TASK GOAL: Retype the text read from each of the following records line for line, without changing anything, and leave the pictures out of your answer.

DATA EXCERPTS:
-------

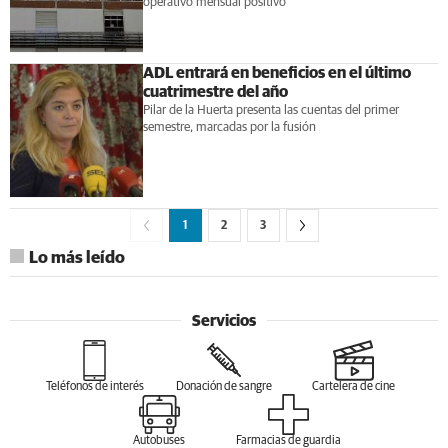
operativo mensual positivo
ADL entrará en beneficios en el último
cuatrimestre del año
Pilar de la Huerta presenta las cuentas del primer
semestre, marcadas por la fusión
1
2
3
Lo más leído
Servicios
Teléfonos de interés
Donación de sangre
Cartelera de cine
Autobuses
Farmacias de guardia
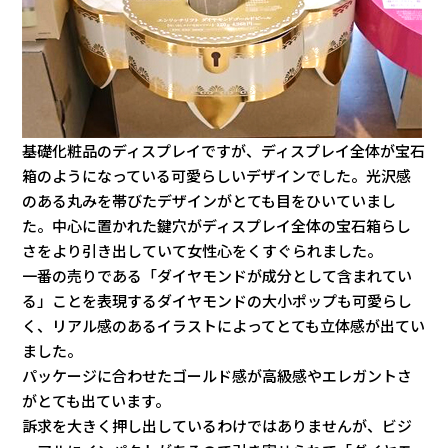
基礎化粧品のディスプレイですが、ディスプレイ全体が宝石
箱のようになっている可愛らしいデザインでした。光沢感
のある丸みを帯びたデザインがとても目をひいていまし
た。中心に置かれた鍵穴がディスプレイ全体の宝石箱らし
さをより引き出していて女性心をくすぐられました。
一番の売りである「ダイヤモンドが成分として含まれてい
る」ことを表現するダイヤモンドの大小ポップも可愛らし
く、リアル感のあるイラストによってとても立体感が出てい
ました。
パッケージに合わせたゴールド感が高級感やエレガントさ
がとても出ています。
訴求を大きく押し出しているわけではありませんが、ビジ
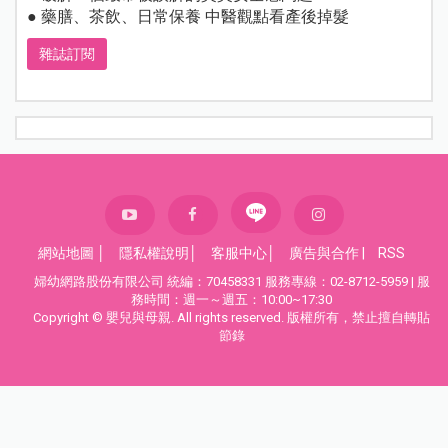
● 藥膳、茶飲、日常保養 中醫觀點看產後掉髮
雜誌訂閱
網站地圖
│
隱私權說明
│
客服中心
│
廣告與合作
|
RSS
婦幼網路股份有限公司 統編：70458331 服務專線：02-8712-5959 | 服
務時間：週一～週五：10:00~17:30
Copyright © 嬰兒與母親. All rights reserved. 版權所有，禁止擅自轉貼
節錄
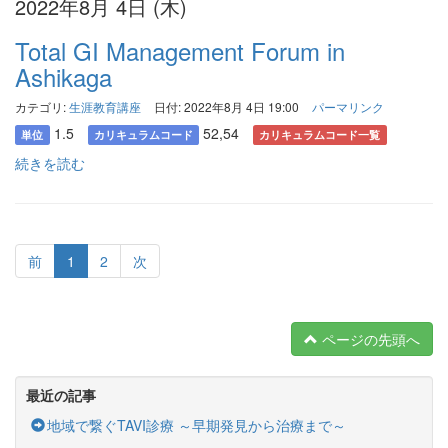
2022年8月 4日 (木)
Total GI Management Forum in
Ashikaga
カテゴリ:
生涯教育講座
日付: 2022年8月 4日 19:00
パーマリンク
1.5
52,54
単位
カリキュラムコード
カリキュラムコード一覧
続きを読む
前
1
2
次
ページの先頭へ
最近の記事
地域で繋ぐTAVI診療 ～早期発見から治療まで～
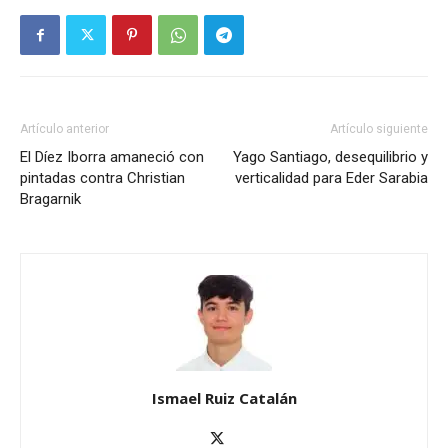
Artículo anterior
Artículo siguiente
El Díez Iborra amaneció con
Yago Santiago, desequilibrio y
pintadas contra Christian
verticalidad para Eder Sarabia
Bragarnik
Ismael Ruiz Catalán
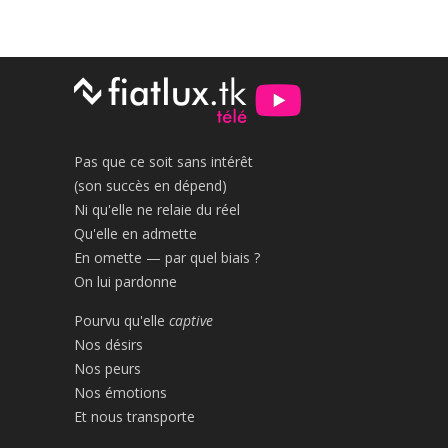
Pas que ce soit sans intérêt
(son succès en dépend)
Ni qu'elle ne relaie du réel
Qu'elle en admette
En omette — par quel biais ?
On lui pardonne
Pourvu qu'elle
captive
Nos désirs
Nos peurs
Nos émotions
Et nous transporte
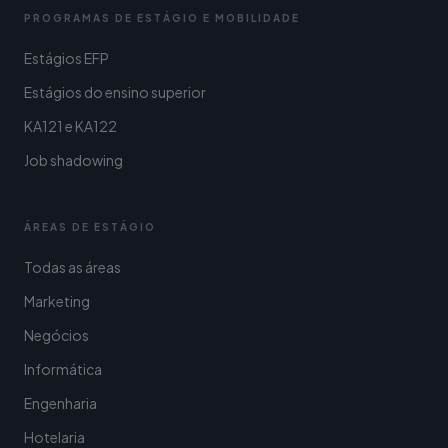
PROGRAMAS DE ESTÁGIO E MOBILIDADE
Estágios EFP
Estágios do ensino superior
KA121 e KA122
Job shadowing
ÁREAS DE ESTÁGIO
Todas as áreas
Marketing
Negócios
Informática
Engenharia
Hotelaria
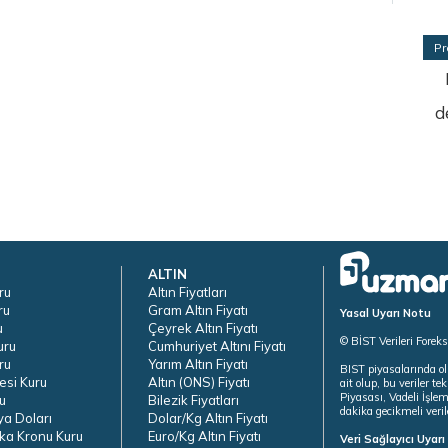
Pr
d
ALTIN
ru
Altın Fiyatları
ru
Gram Altın Fiyatı
Yasal Uyarı Notu
u
Çeyrek Altın Fiyatı
© BİST Verileri Forek
uru
Cumhuriyet Altını Fiyatı
ru
Yarım Altın Fiyatı
BIST piyasalarında ol
esi Kuru
Altın (ONS) Fiyatı
ait olup, bu veriler 
Piyasası, Vadeli İşle
u
Bilezik Fiyatları
dakika gecikmeli veril
ya Doları
Dolar/Kg Altın Fiyatı
ka Kronu Kuru
Euro/Kg Altın Fiyatı
Veri Sağlayıcı Uyar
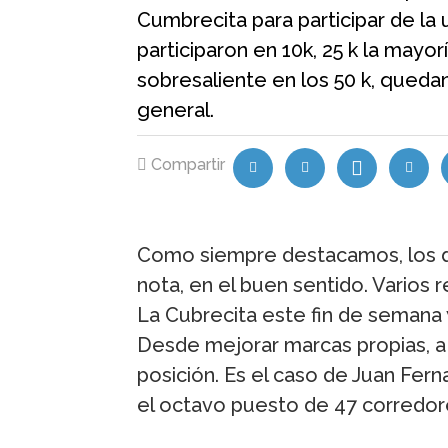
Cumbrecita para participar de la
participaron en 10k, 25 k la mayor
sobresaliente en los 50 k, queda
general.
Compartir
Como siempre destacamos, los d
nota, en el buen sentido. Varios
La Cubrecita este fin de semana 
Desde mejorar marcas propias, a 
posición. Es el caso de Juan Fer
el octavo puesto de 47 corredore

-------

RESPONSE BOX:
operativo mensual positivo
ADL entrará en beneficios en el último
cuatrimestre del año
Pilar de la Huerta presenta las cuentas del primer
semestre, marcadas por la fusión
1
2
3
Lo más leído
Servicios
Teléfonos de interés
Donación de sangre
Cartelera de cine
Autobuses
Farmacias de guardia
基礎化粧品のディスプレイですが、ディスプレイ全体が宝石
箱のようになっている可愛らしいデザインでした。光沢感
のある丸みを帯びたデザインがとても目をひいていまし
た。中心に置かれた鍵穴がディスプレイ全体の宝石箱らし
さをより引き出していて女性心をくすぐられました。
一番の売りである「ダイヤモンドが成分として含まれてい
る」ことを表現するダイヤモンドの大小ポップも可愛らし
く、リアル感のあるイラストによってとても立体感が出てい
ました。
パッケージに合わせたゴールド感が高級感やエレガントさ
がとても出ています。
訴求を大きく押し出しているわけではありませんが、ビジ
● 藥膳、茶飲、日常保養 中醫觀點看產後掉髮
雜誌訂閱
網站地圖
│
隱私權說明
│
客服中心
│
廣告與合作
|
RSS
婦幼網路股份有限公司 統編：70458331 服務專線：02-8712-5959 | 服
務時間：週一～週五：10:00~17:30
Copyright © 嬰兒與母親. All rights reserved. 版權所有，禁止擅自轉貼
節錄
2022年8月 4日 (木)
Total GI Management Forum in
Ashikaga
カテゴリ:
生涯教育講座
日付: 2022年8月 4日 19:00
パーマリンク
1.5
52,54
単位
カリキュラムコード
カリキュラムコード一覧
続きを読む
前
1
2
次
ページの先頭へ
最近の記事
地域で繋ぐTAVI診療 ～早期発見から治療まで～
Artículo anterior
Artículo siguiente
El Díez Iborra amaneció con
Yago Santiago, desequilibrio y
pintadas contra Christian
verticalidad para Eder Sarabia
Bragarnik
Ismael Ruiz Catalán
Pas que ce soit sans intérêt
(son succès en dépend)
Ni qu'elle ne relaie du réel
Qu'elle en admette
En omette — par quel biais ?
On lui pardonne
Pourvu qu'elle
captive
Nos désirs
Nos peurs
Nos émotions
Et nous transporte
PROGRAMAS DE ESTÁGIO E MOBILIDADE
Estágios EFP
Estágios do ensino superior
KA121 e KA122
Job shadowing
ÁREAS DE ESTÁGIO
Todas as áreas
Marketing
Negócios
Informática
Engenharia
Hotelaria
Pr
d
ALTIN
ru
Altın Fiyatları
ru
Gram Altın Fiyatı
Yasal Uyarı Notu
u
Çeyrek Altın Fiyatı
© BİST Verileri Forek
uru
Cumhuriyet Altını Fiyatı
ru
Yarım Altın Fiyatı
BIST piyasalarında ol
esi Kuru
Altın (ONS) Fiyatı
ait olup, bu veriler 
Piyasası, Vadeli İşle
u
Bilezik Fiyatları
dakika gecikmeli veril
ya Doları
Dolar/Kg Altın Fiyatı
ka Kronu Kuru
Euro/Kg Altın Fiyatı
Veri Sağlayıcı Uyar
Cumbrecita para participar de la
participaron en 10k, 25 k la mayor
sobresaliente en los 50 k, queda
general.
Compartir
Como siempre destacamos, los d
nota, en el buen sentido. Varios
La Cubrecita este fin de semana 
Desde mejorar marcas propias, a 
posición. Es el caso de Juan Fer
el octavo puesto de 47 corredore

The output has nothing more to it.